I guess I was the only one who had failed the freshman first day test.
“So,” I said, turning around to face Lily instead of her reflection. “How did you meet Nicole?” Lily wasn’t the type to be constantly making new friends, and when she did she was never gushy about them. Usually people would approach her, thinking she was “interesting-looking,” and Lily would look right past them or smile for a bit and then walk away. It was hard for her to open up to people, and I wondered how Nicole had managed to get such a fast-track inside.
“Oh, she stood up for me in a coffee shop,” Lily said, leaning forward in her seat. “It was hilarious, she totally just told off this leopard-printy woman and her friends who were trying to get in my personal space—”
“I’ve never known you to have a hard time standing up for yourself,” I sniffed.
Lily looked hurt and tugged a little on one of her wings, like it itched. “Nooo . . .” she said. “I don’t. Usually. But it was more like . . . the way Nicole did it.
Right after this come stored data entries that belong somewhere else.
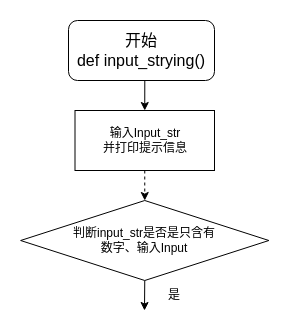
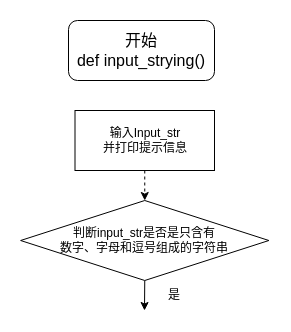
  <mxCell id="0" />
  <mxCell id="1" parent="0" />
- <mxCell id="2" style="edgeStyle=orthogonalEdgeStyle;rounded=0;orthogonalLoop=1;jettySize=auto;html=1;exitX=0.5;exitY=1;exitDx=0;exitDy=0;entryX=0.5;entryY=0;entryDx=0;entryDy=0;" edge="1" parent="1" source="3" target="5"><mxGeometry relative="1" as="geometry" /></mxCell>
  <mxCell id="3" value="&lt;font style=&quot;font-size: 16px;&quot;&gt;开始&lt;br&gt;def input_strying()&lt;br&gt;&lt;/font&gt;" style="rounded=1;whiteSpace=wrap;html=1;" vertex="1" parent="1"><mxGeometry x="68" y="20" width="146" height="60" as="geometry" /></mxCell>
  <mxCell id="4" style="edgeStyle=orthogonalEdgeStyle;rounded=0;orthogonalLoop=1;jettySize=auto;html=1;exitX=0.5;exitY=1;exitDx=0;exitDy=0;entryX=0.5;entryY=0;entryDx=0;entryDy=0;dashed=1;" edge="1" parent="1" source="5" target="7"><mxGeometry relative="1" as="geometry" /></mxCell>
  <mxCell id="5" value="输入Input_str&lt;br&gt;并打印提示信息" style="rounded=0;whiteSpace=wrap;html=1;" vertex="1" parent="1"><mxGeometry x="74.5" y="110" width="139.5" height="60" as="geometry" /></mxCell>
  <mxCell id="6" style="edgeStyle=orthogonalEdgeStyle;rounded=0;orthogonalLoop=1;jettySize=auto;html=1;exitX=0.5;exitY=1;exitDx=0;exitDy=0;" edge="1" parent="1" source="7"><mxGeometry relative="1" as="geometry"><mxPoint x="144" y="310" as="targetPoint" /></mxGeometry></mxCell>
- <mxCell id="7" value="判断input_str是否是只含有&lt;br&gt;数字、输入Input" style="rhombus;whiteSpace=wrap;html=1;" vertex="1" parent="1"><mxGeometry x="20.13" y="200" width="248.25" height="80" as="geometry" /></mxCell>
+ <mxCell id="7" value="判断input_str是否是只含有&lt;br&gt;数字、字母和逗号组成的字符串" style="rhombus;whiteSpace=wrap;html=1;" vertex="1" parent="1"><mxGeometry x="20.13" y="200" width="248.25" height="80" as="geometry" /></mxCell>
  <mxCell id="8" value="是" style="text;strokeColor=none;align=center;fillColor=none;html=1;verticalAlign=middle;whiteSpace=wrap;rounded=0;" vertex="1" parent="1"><mxGeometry x="144" y="280" width="60" height="30" as="geometry" /></mxCell>
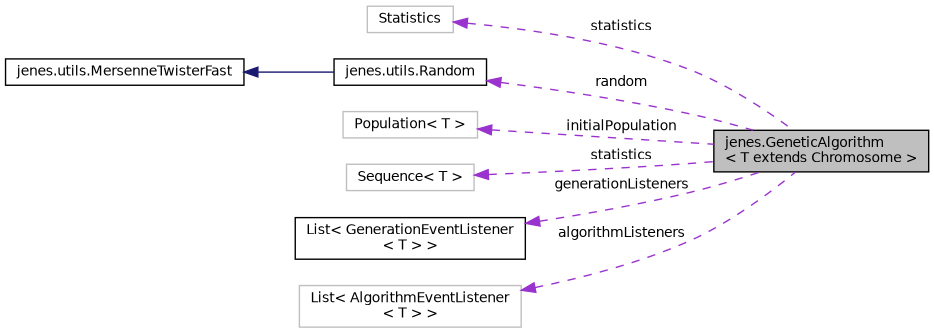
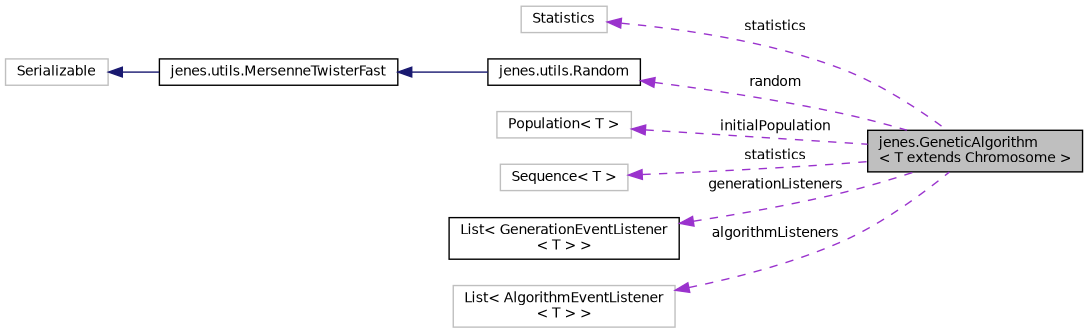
  digraph {
    rankdir=LR
    node [color=grey75 fillcolor=white fontname=Helvetica fontsize=10 shape=record style=filled]
    edge [color=darkorchid3 dir=back fontname=Helvetica fontsize=10 labelfontname=Helvetica labelfontsize=10 style=dashed]
    n1 [color=black fillcolor=grey75 fontcolor=black height=0.2 label="jenes.GeneticAlgorithm\l\< T extends Chromosome \>" width=0.4]
    n2 [height=0.2 label=Statistics width=0.4]
    n3 [color=black height=0.2 label="jenes.utils.Random" width=0.4]
    n4 [color=black height=0.2 label="jenes.utils.MersenneTwisterFast" width=0.4]
+   n5 [height=0.2 label=Serializable width=0.4]
    n6 [height=0.2 label="Population\< T \>" width=0.4]
    n7 [height=0.2 label="Sequence\< T \>" width=0.4]
    n8 [color=black height=0.2 label="List\< GenerationEventListener\l\< T \> \>" width=0.4]
    n9 [height=0.2 label="List\< AlgorithmEventListener\l\< T \> \>" width=0.4]
    n2 -> n1 [label=" statistics"]
    n3 -> n1 [label=" random"]
    n4 -> n3 [color=midnightblue style=solid]
+   n5 -> n4 [color=midnightblue style=solid]
    n6 -> n1 [label=" initialPopulation"]
    n7 -> n1 [label=" statistics"]
    n8 -> n1 [label=" generationListeners"]
    n9 -> n1 [label=" algorithmListeners"]
  }
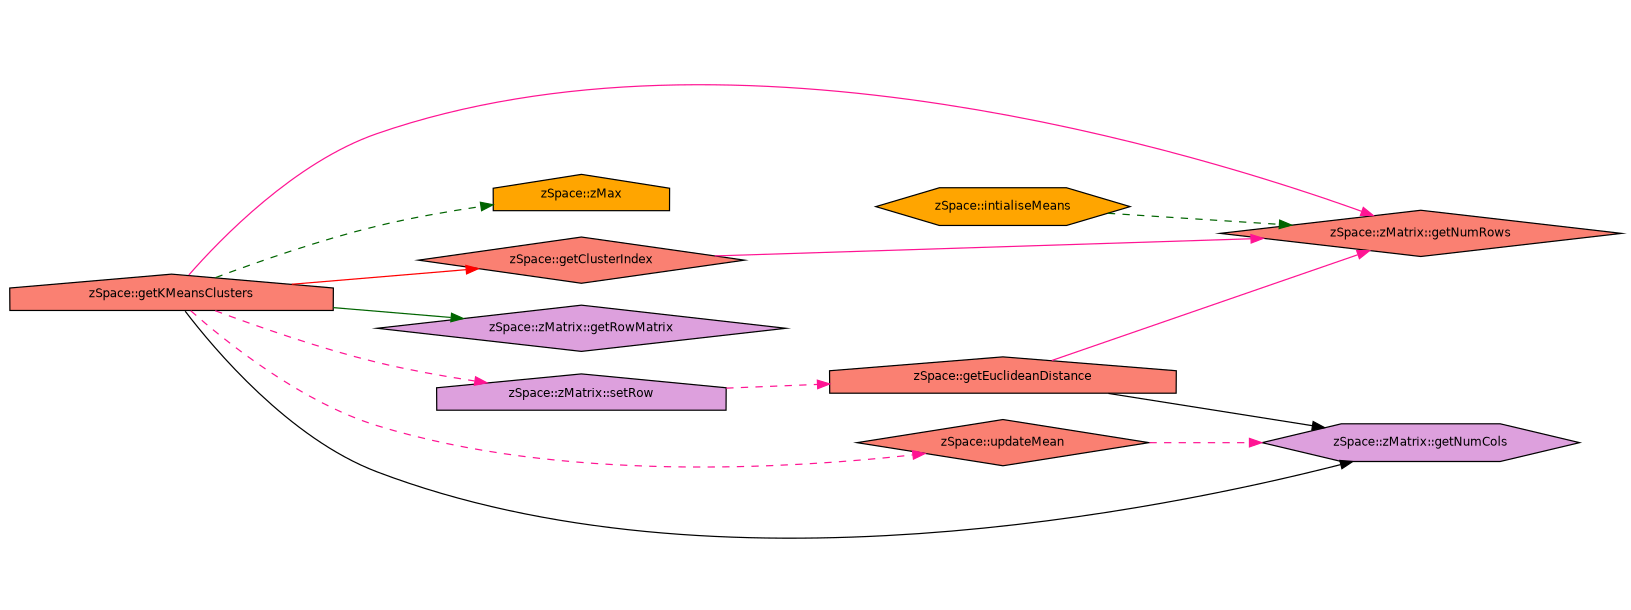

She was just really intense and intuitive about the whole thing, and afterward she introduced me to her friend who’s a photographer and that guitar boy Drew, who was dressed like a doctor.”
“That’s cool,” I said, turning back around to face the front. I glared out the window at the big red Metro Rapid Line bus in front of us. “It sounds like you had a great first day, Lily.” I waited for her to ask me how my day had gone, but it was Rachel who broke the strained silence instead.